■ Problem to work on ■
Reproduce the text of the rows below verbatim, from the first line of the rows through the line containing "family: Bostrichidae", with both of those lines included. Leave the pictures out of your output.

■ Data supplied ■
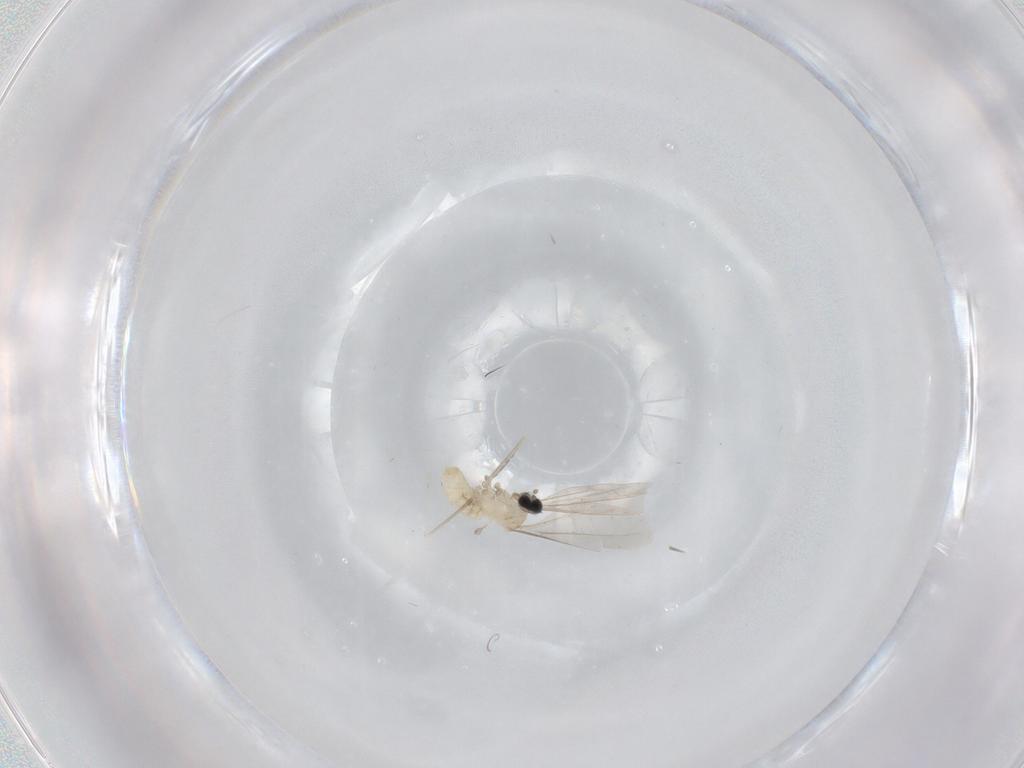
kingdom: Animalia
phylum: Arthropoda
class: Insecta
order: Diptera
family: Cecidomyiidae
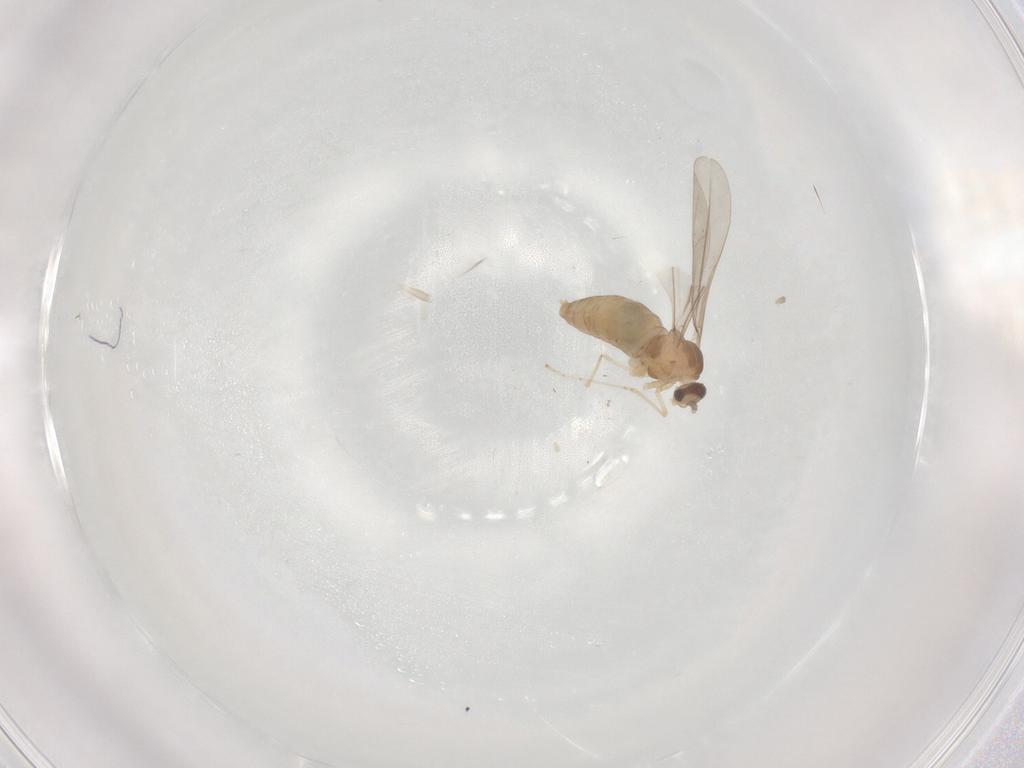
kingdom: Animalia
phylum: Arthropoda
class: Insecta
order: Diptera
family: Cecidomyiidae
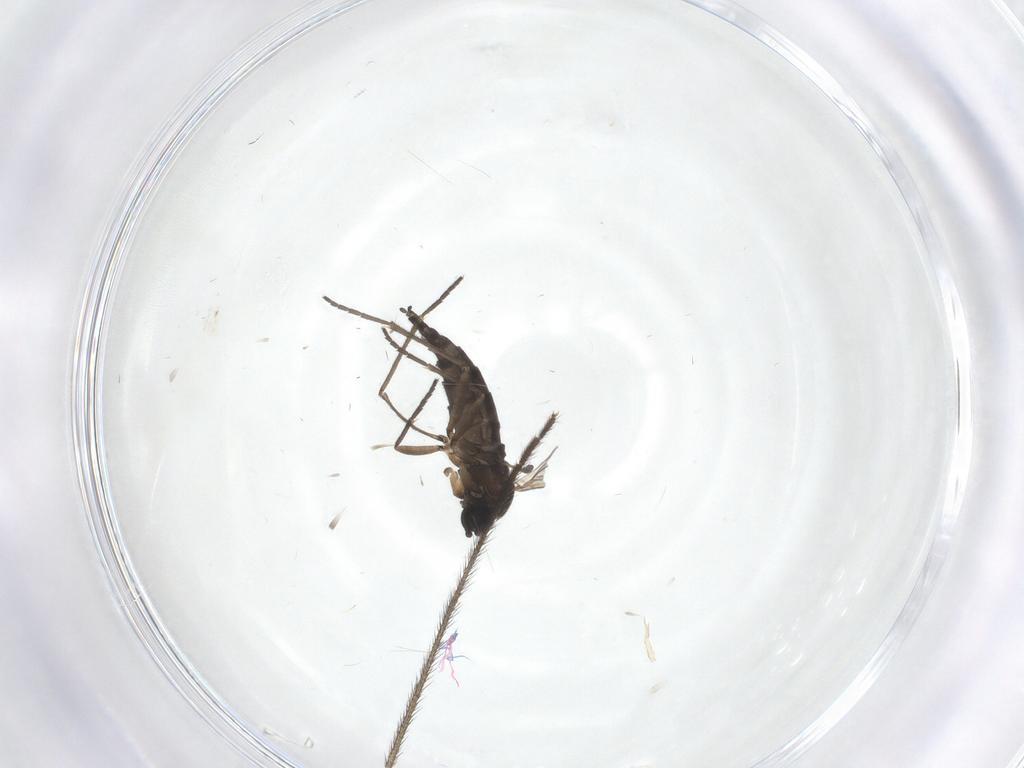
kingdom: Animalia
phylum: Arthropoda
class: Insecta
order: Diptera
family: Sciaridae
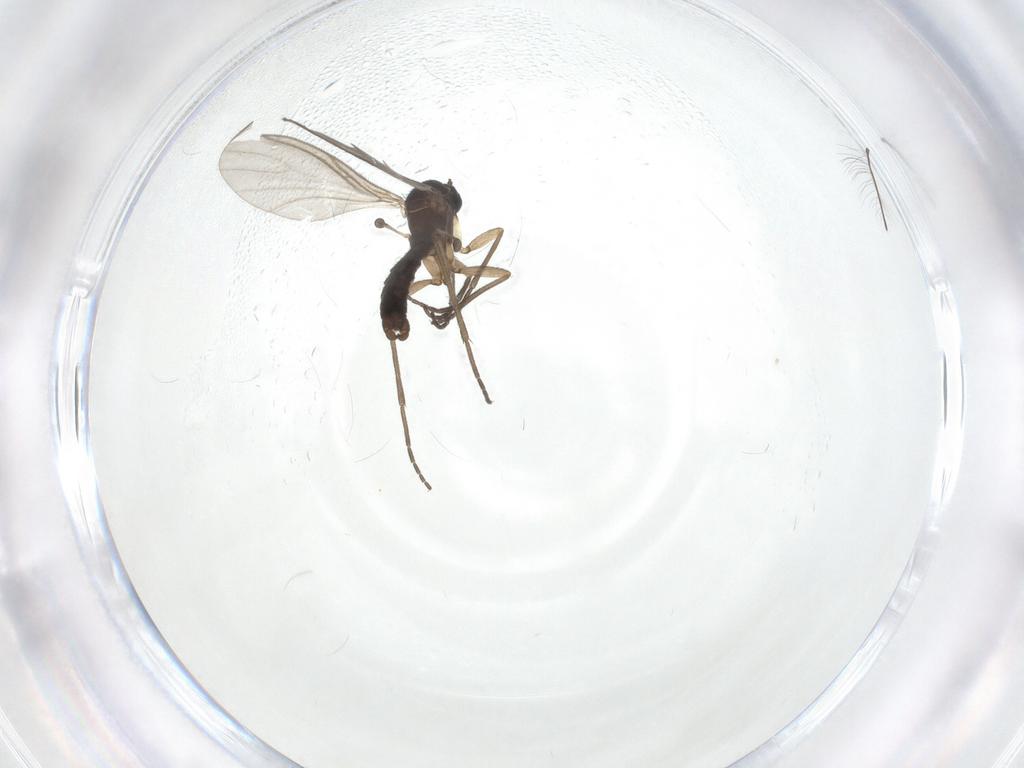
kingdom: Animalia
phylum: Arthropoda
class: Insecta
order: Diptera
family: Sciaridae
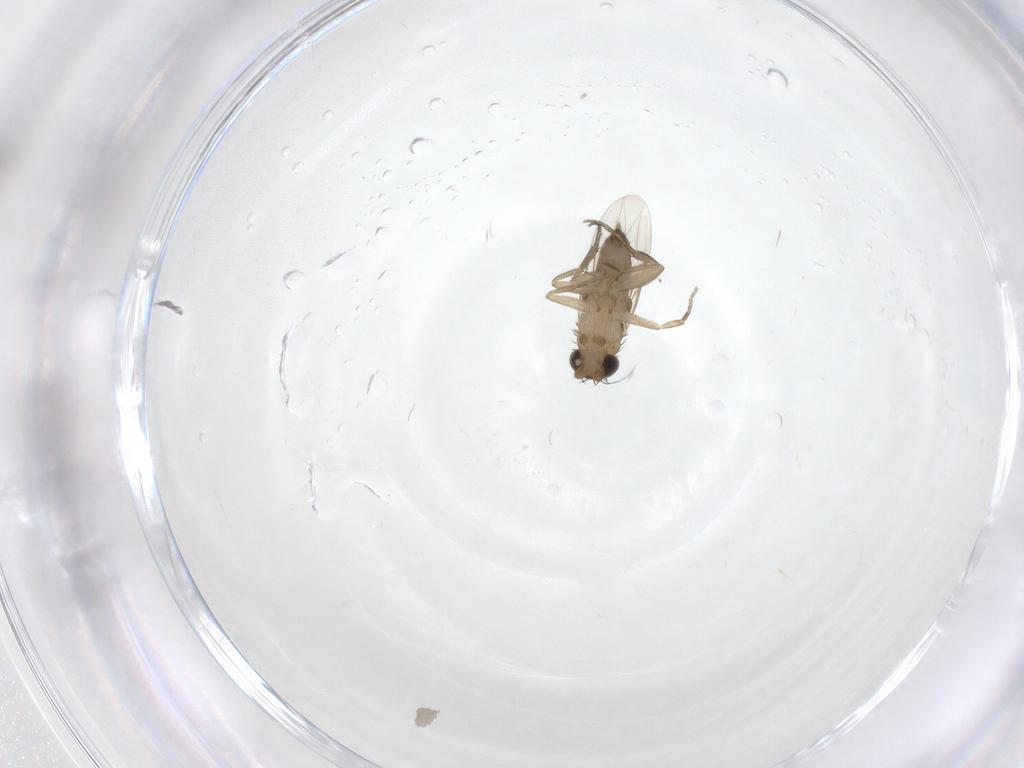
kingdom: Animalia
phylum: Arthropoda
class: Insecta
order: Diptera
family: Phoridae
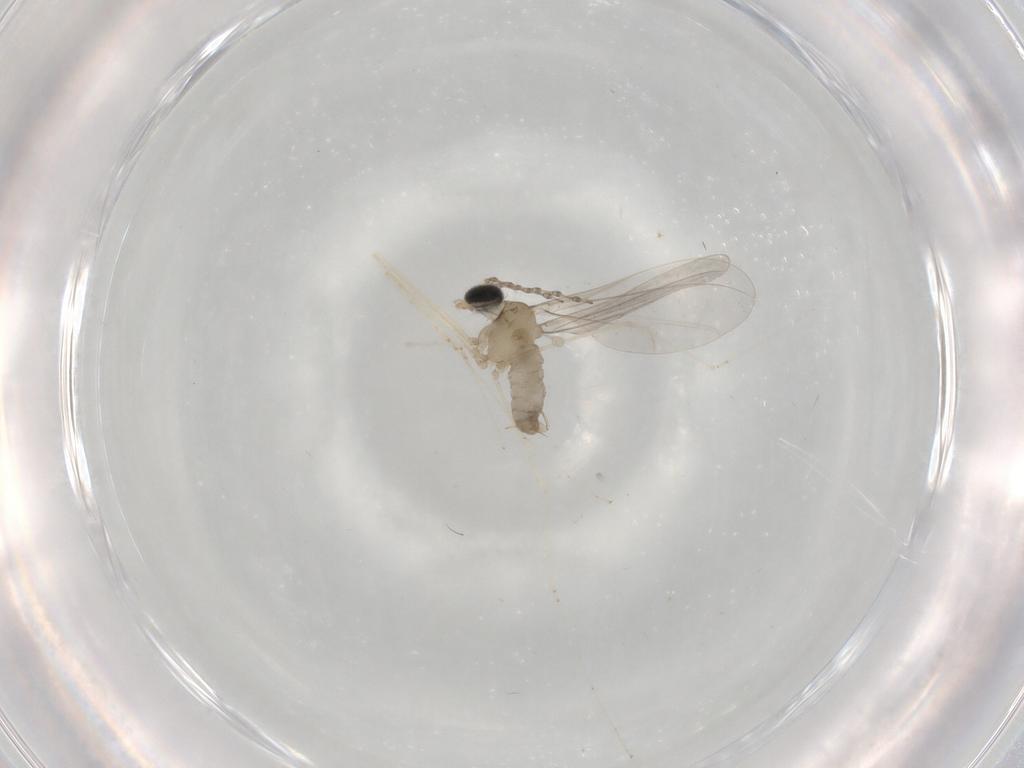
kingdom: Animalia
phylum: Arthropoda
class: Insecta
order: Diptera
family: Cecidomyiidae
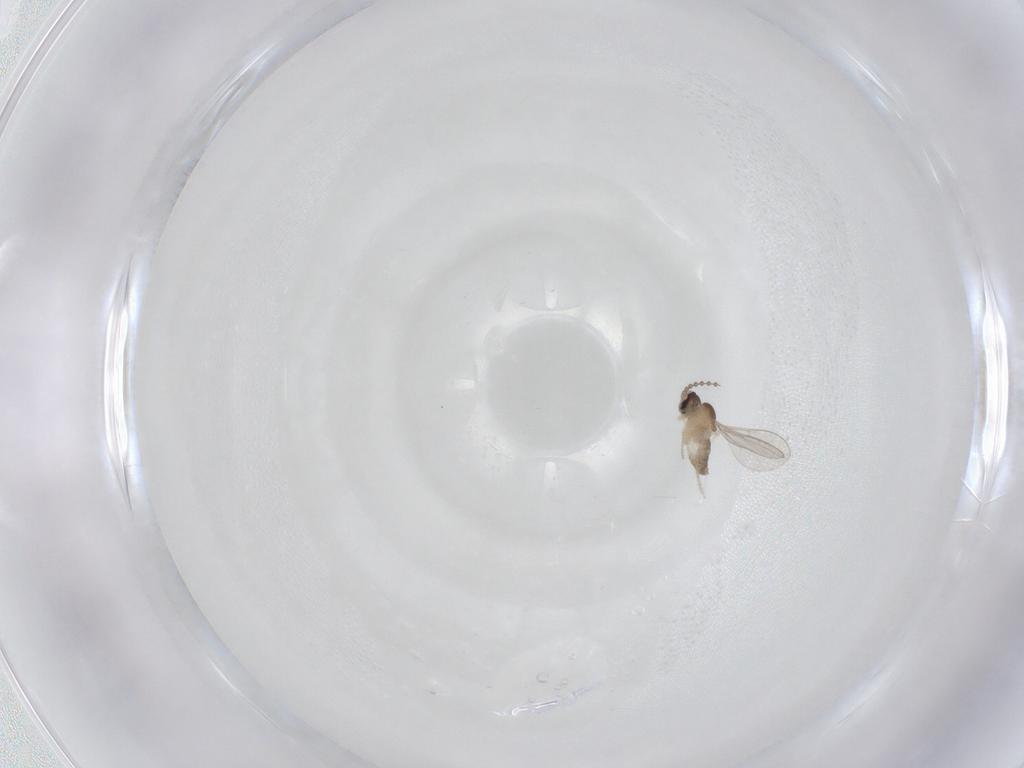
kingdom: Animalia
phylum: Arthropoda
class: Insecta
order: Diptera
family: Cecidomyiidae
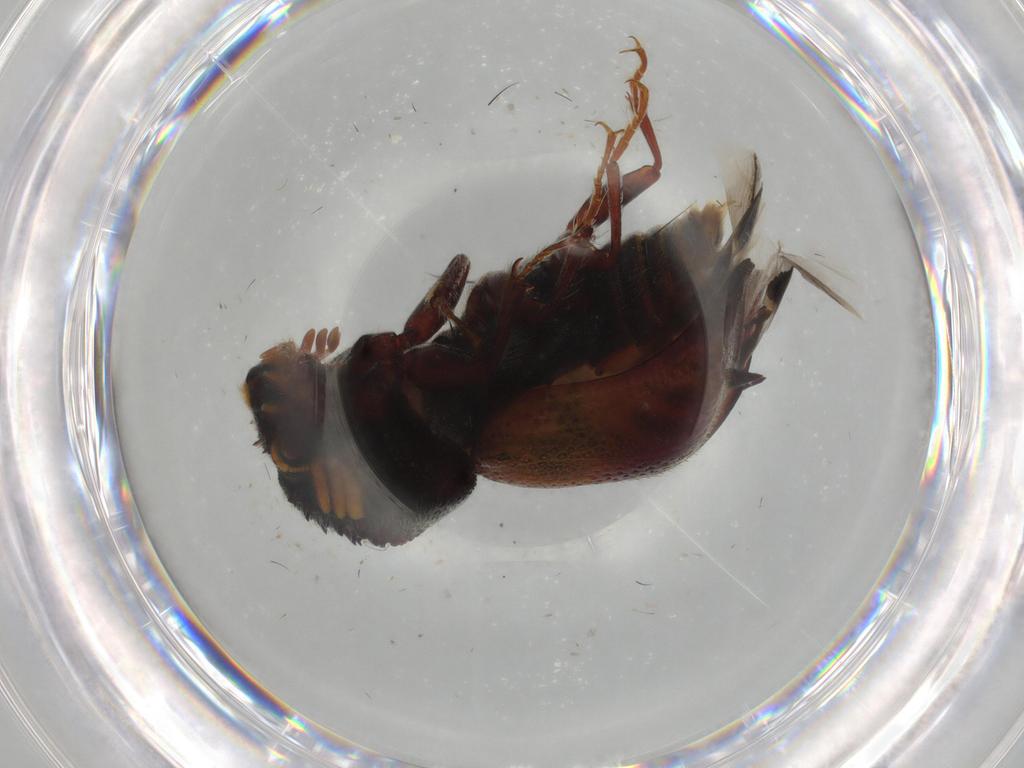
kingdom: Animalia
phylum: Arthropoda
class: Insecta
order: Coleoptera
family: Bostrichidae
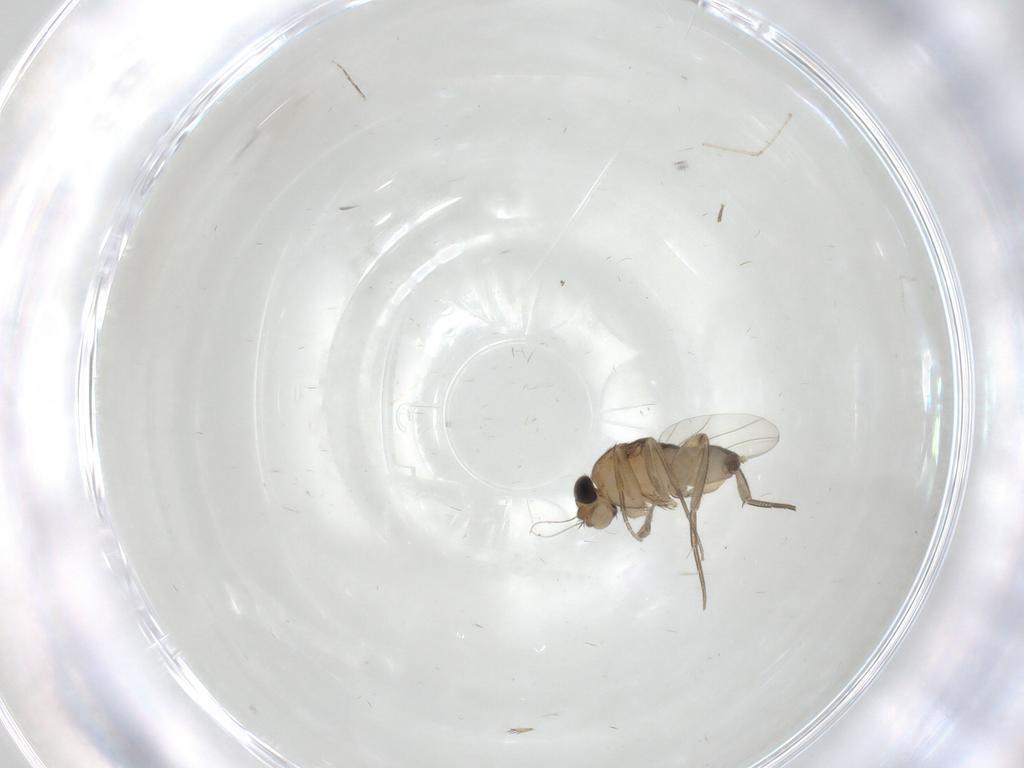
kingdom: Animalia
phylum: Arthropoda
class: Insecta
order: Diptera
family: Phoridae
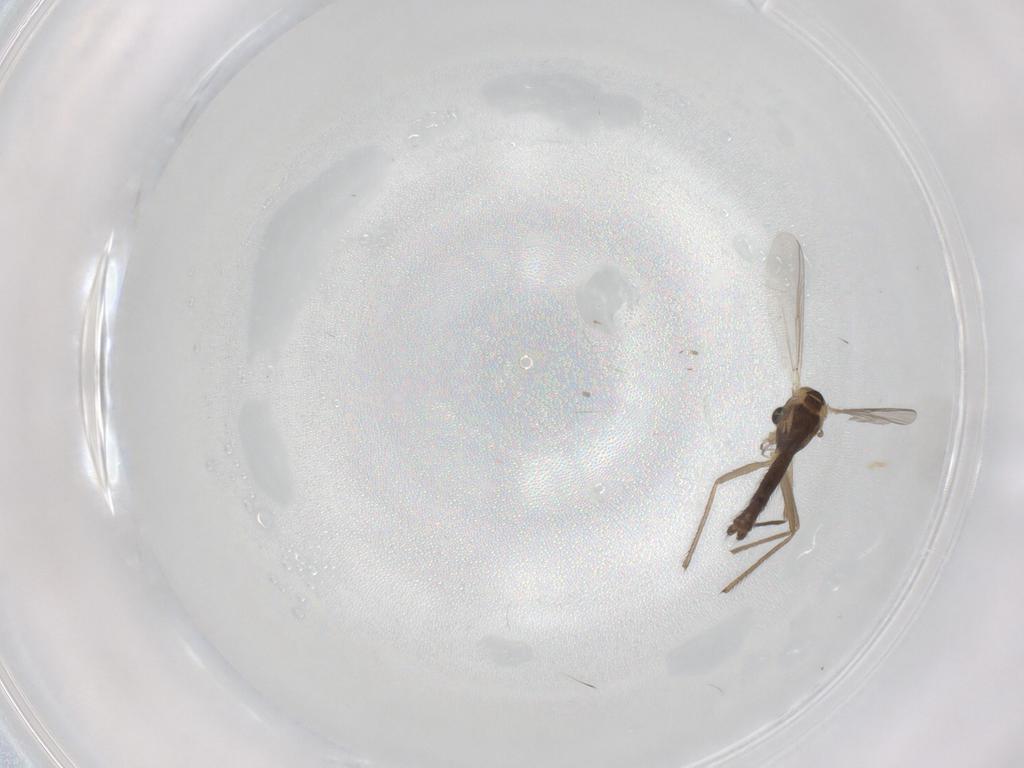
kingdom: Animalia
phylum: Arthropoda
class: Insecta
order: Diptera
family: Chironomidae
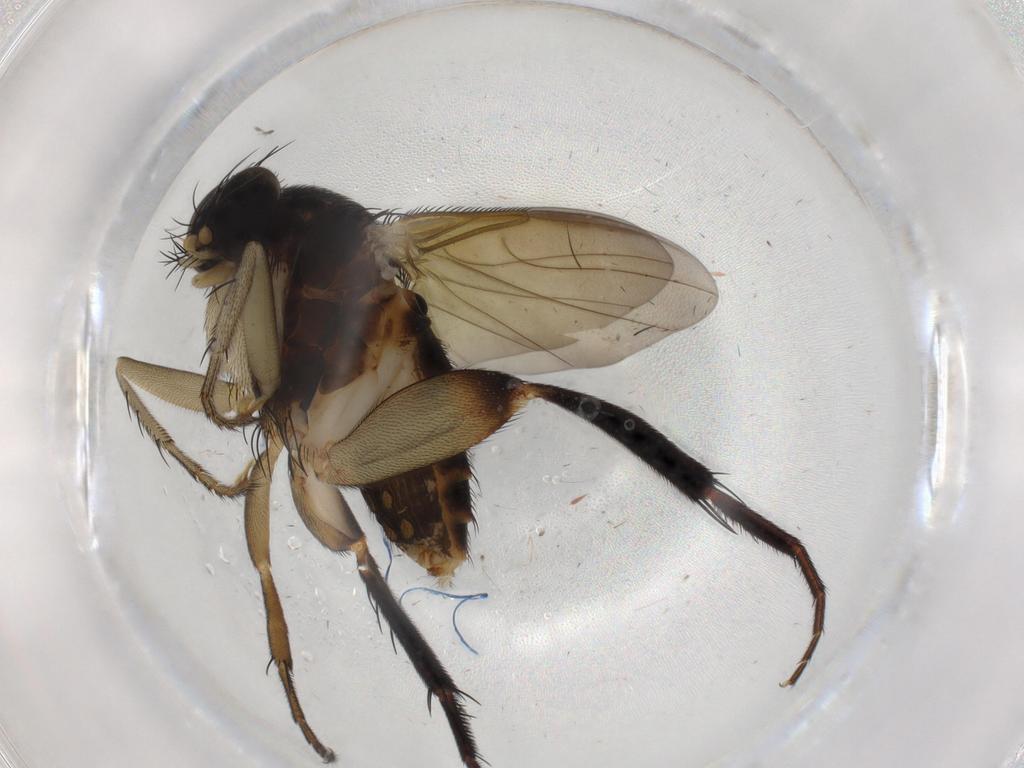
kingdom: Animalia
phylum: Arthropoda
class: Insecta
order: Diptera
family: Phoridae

■ Finished answer ■
kingdom: Animalia
phylum: Arthropoda
class: Insecta
order: Diptera
family: Cecidomyiidae
kingdom: Animalia
phylum: Arthropoda
class: Insecta
order: Diptera
family: Cecidomyiidae
kingdom: Animalia
phylum: Arthropoda
class: Insecta
order: Diptera
family: Sciaridae
kingdom: Animalia
phylum: Arthropoda
class: Insecta
order: Diptera
family: Sciaridae
kingdom: Animalia
phylum: Arthropoda
class: Insecta
order: Diptera
family: Phoridae
kingdom: Animalia
phylum: Arthropoda
class: Insecta
order: Diptera
family: Cecidomyiidae
kingdom: Animalia
phylum: Arthropoda
class: Insecta
order: Diptera
family: Cecidomyiidae
kingdom: Animalia
phylum: Arthropoda
class: Insecta
order: Coleoptera
family: Bostrichidae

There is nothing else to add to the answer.